Happy National Car Care Month! To encourage the conversation about car maintenance, we spoke with Matt Weber, a repair shop owner, who took issue with some of the maintenance items we thought customers might be able to skip.
Earlier this year, we posted an article by automotive-repair expert and Popular Mechanics veteran, Mike Allen, called “Five unnecessary maintenance items you can postpone—or skip altogether.”
Once we shared it to our Facebook page, Matt Weber, owner of Clark’s Car Care in Naperville, IL, responded with his thoughts on the article. He clearly wanted to tell us more. We embraced the opportunity to say hello, so picked up the phone to learn more about Matt’s idea about which car maintenance items he deemed important vs. unnecessary.
Here’s Matt Weber’s take on:
Some call it “Mechanic in a can.” It’s maintenance, and there have been several times I’ve seen it save cars. Of course it’s not a guaranteed fix.
I’d compare it to vitamins – just because you take vitamins doesn’t mean you’re not going to get sick, but it can’t hurt. There have been many cases where auto manufacturers and myself have been saved.
Sometimes there are mixed messages about additives, such as one from GM. GM had said to flush the system at 100-150K miles. They’ve had bulletins saying, “Don’t use additives,” but then they advised everyone to use an additive to make the fix.
Same goes for fuel injector cleaners. If they get clogged, you have to clean them with additives, even if you’re advised against it. It’s like a dentist saying, “Don’t brush your teeth,” but then, once you get a cavity, “Fill it.”
Here were Matt’s Facebook comments that inspired us to get in touch to learn more.
Machining the brake rotors
Machining rotors is a thing of the past. We don’t do it much anymore.
Several manufacturers (BMW, some GM cars) are going that way.
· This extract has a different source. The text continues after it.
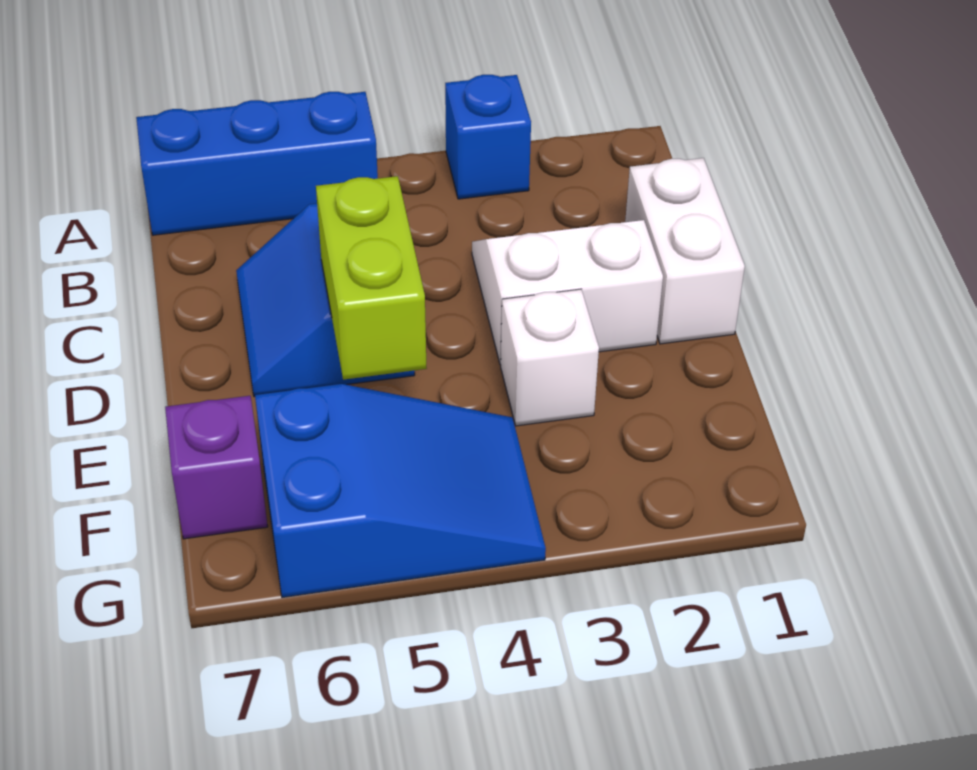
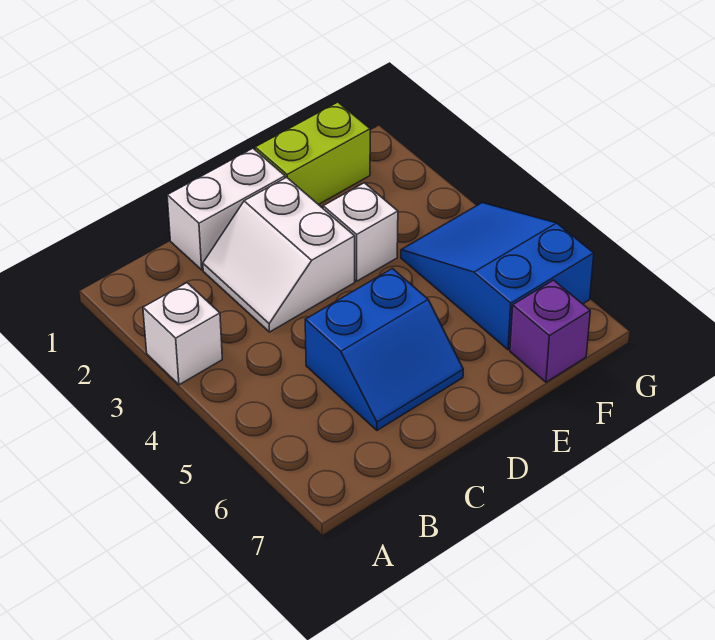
blue brick A3 level 1 -> white brick A3 level 1
blue brick A5:A7 level 1 -> none
lime brick D5:E5 level 2 -> lime brick E1:F1 level 1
Also, they’re not as extensive as they used to be. Rotors don’t like heat, so the more metal you take away, the more susceptible they are to heat.
If a rotor has been on a car for 30,000 miles, it’s already thin, so if you machine them, you’re almost opening up a bigger problem. Plus, rotors don’t cost $130 anymore – they’re much less expensive. Better just replace them.
Fuel Injection Cleaner
The modern-day engine is more prone to carbon buildup. Once you get too much carbon in an engine, it can easily cost $2,000 to fix.
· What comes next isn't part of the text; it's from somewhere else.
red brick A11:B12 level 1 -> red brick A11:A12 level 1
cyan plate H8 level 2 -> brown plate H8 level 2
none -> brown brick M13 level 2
Now, with direct fuel injection, you get better gas mileage. But if you don’t maintain it, it’ll cost you big bucks.
In regards to fuel, there are many different types of fuel out there – E85, summer and winter blends – so your car is getting lots of different types of fuel and it’s difficult to digest.
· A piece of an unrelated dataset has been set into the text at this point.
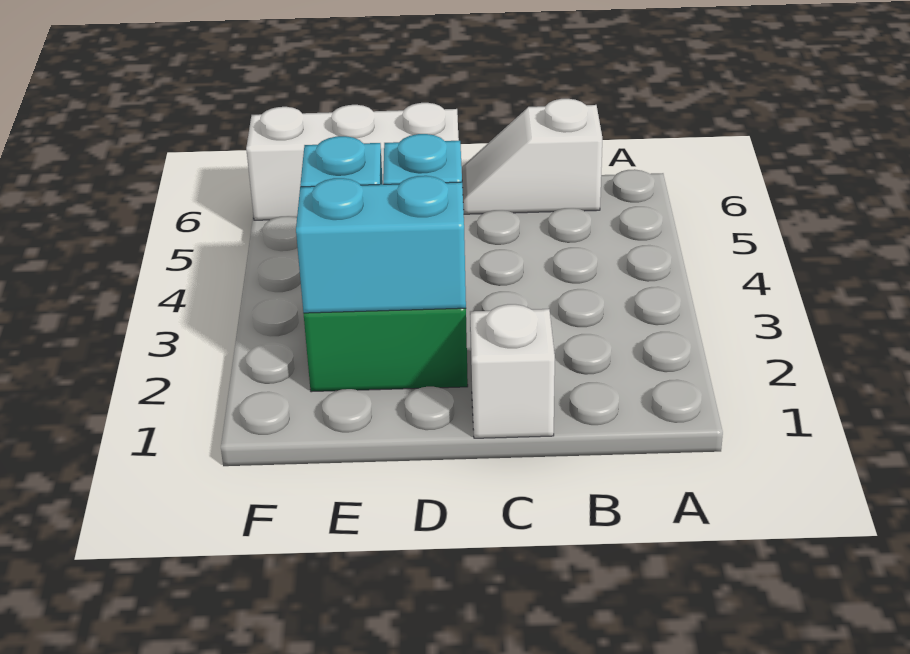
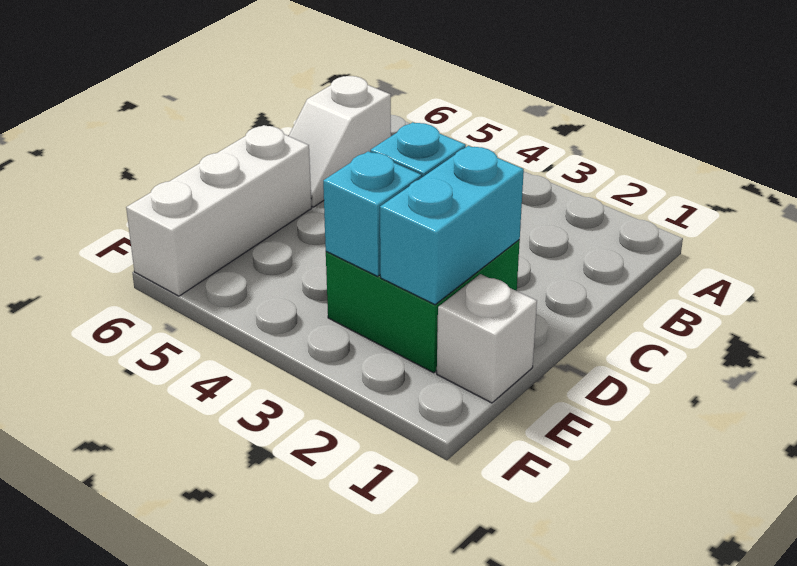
white brick C1 level 1 -> white brick E1 level 1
The cleaners don’t get on the back sides of the valves, where the carbon develops.
I’d recommend having fuel injection decarbonization done every 30,000-50,000 miles.
Paint Protection at Purchase
Mike Allen’s piece is 100% correct. The modern day car has plenty of protection on there. That’s just a profit center, and purchasing paint protection is a total waste of money. Paint protection comes from the factory.
When you get paint protection done, it’s almost like painting over mold. If there’s any moisture, dirt or debris, you could actually make the problem worse by sealing it in. And that does happen. Car washes are key – get that salt off.
Biggest thing that people don’t do is wash their cars. Wash your car once a week in the winter, even if it’s not snowing outside. Even if you just got for a cheap $3 wash, get the salt off. That’s so important.
I have cars from the 80s and 90s and they have zero rust. I just wash them once a week, especially in the winter.
I view extended warranties similarly to paint protection, and tell people “Good luck getting a claim and getting reimbursed” on extended warranty. Don’t buy that stuff.
If you’re from the manufacturer, they cover minimum 5-year, 50,000 miles. Hyundai even covers up to 100,000 miles. How much extra do you need?
I recently had a customer who had come in with a Hyundai and he needed a new water pump. He had purchased the extended warranty, but it turns out that service was still covered under Hyundai’s 100,000-mile warranty. It’s like double life insurance – it’s unnecessary.